**PROBLEM TO SOLVE**
Write out exactly the lines of the entries below, from the first through the line containing "text_box [1789, 55, 1862, 104]", and nothing beyond them.

.....

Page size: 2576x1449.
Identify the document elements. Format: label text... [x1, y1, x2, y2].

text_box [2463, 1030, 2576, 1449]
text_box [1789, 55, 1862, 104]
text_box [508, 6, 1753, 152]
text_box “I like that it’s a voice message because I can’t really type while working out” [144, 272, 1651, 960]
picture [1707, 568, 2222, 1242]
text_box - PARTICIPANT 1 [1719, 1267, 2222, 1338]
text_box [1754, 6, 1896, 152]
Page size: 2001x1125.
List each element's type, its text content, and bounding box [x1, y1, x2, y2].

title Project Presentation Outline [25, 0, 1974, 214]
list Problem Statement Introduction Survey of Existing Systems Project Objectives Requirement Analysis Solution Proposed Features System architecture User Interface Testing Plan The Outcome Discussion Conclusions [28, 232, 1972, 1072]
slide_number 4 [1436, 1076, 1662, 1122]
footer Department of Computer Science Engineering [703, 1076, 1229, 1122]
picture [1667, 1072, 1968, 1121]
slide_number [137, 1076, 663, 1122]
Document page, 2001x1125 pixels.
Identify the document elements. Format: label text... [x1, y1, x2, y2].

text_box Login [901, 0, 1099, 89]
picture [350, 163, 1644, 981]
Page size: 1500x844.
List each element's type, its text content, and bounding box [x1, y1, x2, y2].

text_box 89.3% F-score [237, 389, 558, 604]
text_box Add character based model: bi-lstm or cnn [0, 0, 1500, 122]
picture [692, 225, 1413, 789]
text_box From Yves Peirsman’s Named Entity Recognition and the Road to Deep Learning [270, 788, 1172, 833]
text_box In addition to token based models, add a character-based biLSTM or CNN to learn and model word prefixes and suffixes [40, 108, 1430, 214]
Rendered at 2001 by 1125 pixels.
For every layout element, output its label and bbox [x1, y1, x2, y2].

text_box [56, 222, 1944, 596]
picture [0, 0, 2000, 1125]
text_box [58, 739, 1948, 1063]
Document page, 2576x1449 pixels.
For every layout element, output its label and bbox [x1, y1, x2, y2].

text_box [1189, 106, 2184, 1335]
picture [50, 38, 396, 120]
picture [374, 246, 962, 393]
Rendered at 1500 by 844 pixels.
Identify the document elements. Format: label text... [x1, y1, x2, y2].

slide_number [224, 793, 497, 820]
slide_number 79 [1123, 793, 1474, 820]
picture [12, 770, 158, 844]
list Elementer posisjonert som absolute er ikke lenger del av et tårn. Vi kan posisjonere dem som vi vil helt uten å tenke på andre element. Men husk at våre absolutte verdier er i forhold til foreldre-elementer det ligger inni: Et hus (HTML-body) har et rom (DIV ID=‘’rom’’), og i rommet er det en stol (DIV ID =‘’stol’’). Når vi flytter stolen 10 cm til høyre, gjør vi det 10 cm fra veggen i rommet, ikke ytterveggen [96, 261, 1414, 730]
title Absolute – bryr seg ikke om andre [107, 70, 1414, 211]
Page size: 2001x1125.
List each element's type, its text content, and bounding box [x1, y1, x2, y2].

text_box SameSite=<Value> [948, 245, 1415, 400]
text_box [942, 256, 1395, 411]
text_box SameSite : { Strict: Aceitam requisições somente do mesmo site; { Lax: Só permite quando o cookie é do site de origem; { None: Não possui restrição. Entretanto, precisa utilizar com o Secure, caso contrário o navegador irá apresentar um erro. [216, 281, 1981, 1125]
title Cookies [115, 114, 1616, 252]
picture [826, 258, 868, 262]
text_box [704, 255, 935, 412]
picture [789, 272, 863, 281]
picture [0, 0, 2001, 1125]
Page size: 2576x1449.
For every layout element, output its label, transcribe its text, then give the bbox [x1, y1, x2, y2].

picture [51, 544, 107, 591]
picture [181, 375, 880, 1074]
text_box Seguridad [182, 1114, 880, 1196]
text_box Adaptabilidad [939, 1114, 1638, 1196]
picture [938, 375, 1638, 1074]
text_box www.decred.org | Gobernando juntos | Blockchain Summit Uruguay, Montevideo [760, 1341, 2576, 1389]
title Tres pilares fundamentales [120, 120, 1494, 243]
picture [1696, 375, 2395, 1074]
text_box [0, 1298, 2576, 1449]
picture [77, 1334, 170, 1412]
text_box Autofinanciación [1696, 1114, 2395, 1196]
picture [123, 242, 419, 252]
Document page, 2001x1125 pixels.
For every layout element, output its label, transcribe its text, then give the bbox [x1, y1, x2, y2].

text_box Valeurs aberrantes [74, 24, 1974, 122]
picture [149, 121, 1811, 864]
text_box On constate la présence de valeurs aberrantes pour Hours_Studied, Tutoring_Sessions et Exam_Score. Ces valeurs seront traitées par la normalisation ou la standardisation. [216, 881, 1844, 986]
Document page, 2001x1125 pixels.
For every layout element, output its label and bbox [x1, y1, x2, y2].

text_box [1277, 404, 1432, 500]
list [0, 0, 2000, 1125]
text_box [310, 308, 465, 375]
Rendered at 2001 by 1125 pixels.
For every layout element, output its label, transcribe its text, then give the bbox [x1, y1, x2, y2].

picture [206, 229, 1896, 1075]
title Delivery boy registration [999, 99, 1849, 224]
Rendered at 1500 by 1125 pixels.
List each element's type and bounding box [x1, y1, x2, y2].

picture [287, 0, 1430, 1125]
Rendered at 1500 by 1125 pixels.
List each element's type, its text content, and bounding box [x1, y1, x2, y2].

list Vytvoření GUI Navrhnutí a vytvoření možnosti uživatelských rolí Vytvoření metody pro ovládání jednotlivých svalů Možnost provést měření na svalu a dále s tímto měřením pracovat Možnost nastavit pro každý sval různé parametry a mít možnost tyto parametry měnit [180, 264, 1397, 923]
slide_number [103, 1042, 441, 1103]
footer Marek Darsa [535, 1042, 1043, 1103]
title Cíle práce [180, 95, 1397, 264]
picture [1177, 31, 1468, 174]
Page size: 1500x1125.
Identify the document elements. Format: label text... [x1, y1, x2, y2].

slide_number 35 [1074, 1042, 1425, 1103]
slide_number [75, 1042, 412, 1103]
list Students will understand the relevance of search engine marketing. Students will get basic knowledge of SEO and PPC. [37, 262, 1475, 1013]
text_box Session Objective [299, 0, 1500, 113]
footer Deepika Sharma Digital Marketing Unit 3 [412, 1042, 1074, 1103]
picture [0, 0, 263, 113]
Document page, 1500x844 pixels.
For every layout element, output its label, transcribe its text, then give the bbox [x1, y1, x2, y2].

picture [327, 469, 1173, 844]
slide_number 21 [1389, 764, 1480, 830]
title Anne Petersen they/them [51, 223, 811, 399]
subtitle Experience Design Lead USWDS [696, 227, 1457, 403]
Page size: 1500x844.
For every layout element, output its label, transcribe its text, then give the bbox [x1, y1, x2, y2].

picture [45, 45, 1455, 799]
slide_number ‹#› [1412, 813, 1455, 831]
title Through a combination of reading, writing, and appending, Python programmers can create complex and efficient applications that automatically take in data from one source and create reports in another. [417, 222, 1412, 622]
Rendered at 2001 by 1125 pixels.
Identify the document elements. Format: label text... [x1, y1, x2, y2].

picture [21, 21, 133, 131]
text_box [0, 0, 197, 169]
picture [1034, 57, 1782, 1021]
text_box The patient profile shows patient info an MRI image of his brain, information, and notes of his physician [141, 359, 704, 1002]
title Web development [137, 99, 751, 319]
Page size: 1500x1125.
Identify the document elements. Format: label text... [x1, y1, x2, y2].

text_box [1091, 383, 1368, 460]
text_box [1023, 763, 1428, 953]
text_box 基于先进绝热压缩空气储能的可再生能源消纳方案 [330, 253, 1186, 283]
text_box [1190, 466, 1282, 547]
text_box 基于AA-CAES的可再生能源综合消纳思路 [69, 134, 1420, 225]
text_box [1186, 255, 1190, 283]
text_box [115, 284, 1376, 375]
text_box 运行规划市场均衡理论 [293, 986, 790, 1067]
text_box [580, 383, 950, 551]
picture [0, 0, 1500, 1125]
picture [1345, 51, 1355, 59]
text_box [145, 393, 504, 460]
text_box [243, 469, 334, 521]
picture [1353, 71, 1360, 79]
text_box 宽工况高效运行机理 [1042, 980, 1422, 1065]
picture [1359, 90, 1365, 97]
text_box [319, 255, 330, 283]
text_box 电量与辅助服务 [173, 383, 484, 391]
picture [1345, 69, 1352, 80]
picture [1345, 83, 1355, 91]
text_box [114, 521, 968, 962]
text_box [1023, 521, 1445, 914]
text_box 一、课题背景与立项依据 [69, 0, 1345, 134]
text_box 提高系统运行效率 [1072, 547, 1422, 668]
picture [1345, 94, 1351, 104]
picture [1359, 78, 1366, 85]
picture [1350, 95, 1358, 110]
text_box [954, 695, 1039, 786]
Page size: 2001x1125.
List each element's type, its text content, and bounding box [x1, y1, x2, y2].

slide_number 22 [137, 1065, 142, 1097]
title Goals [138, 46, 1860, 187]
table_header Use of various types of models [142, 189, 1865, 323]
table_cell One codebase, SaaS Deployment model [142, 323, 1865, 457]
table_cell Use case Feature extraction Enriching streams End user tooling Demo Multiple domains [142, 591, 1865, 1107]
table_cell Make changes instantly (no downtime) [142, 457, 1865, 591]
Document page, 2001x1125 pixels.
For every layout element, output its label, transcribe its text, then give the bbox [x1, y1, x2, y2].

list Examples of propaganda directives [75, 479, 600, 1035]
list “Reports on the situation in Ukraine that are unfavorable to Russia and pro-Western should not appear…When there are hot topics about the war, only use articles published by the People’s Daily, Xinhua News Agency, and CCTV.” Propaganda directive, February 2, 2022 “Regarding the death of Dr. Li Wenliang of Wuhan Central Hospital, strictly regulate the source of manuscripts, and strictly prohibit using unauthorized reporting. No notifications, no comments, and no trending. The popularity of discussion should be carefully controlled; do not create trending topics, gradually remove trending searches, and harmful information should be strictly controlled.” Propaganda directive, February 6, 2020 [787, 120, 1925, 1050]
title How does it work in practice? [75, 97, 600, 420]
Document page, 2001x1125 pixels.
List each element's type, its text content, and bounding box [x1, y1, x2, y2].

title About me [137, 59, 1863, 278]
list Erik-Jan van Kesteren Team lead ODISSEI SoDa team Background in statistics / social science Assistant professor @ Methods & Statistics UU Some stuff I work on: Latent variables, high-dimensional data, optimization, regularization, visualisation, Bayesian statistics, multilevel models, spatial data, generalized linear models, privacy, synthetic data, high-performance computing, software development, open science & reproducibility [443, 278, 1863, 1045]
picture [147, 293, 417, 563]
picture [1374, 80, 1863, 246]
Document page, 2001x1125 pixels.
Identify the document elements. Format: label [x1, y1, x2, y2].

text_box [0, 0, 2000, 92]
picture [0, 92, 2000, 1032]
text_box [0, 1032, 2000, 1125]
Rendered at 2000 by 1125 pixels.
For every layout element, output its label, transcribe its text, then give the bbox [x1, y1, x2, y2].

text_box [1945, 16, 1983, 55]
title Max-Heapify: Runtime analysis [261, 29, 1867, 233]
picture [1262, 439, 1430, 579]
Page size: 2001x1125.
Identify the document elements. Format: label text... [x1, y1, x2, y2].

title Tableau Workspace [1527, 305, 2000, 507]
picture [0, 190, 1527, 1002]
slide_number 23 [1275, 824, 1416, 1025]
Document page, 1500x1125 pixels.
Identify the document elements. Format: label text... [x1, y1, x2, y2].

.....

**TASK ANSWER**
Page size: 2576x1449.
Identify the document elements. Format: label text... [x1, y1, x2, y2].

text_box [2463, 1030, 2576, 1449]
text_box [1789, 55, 1862, 104]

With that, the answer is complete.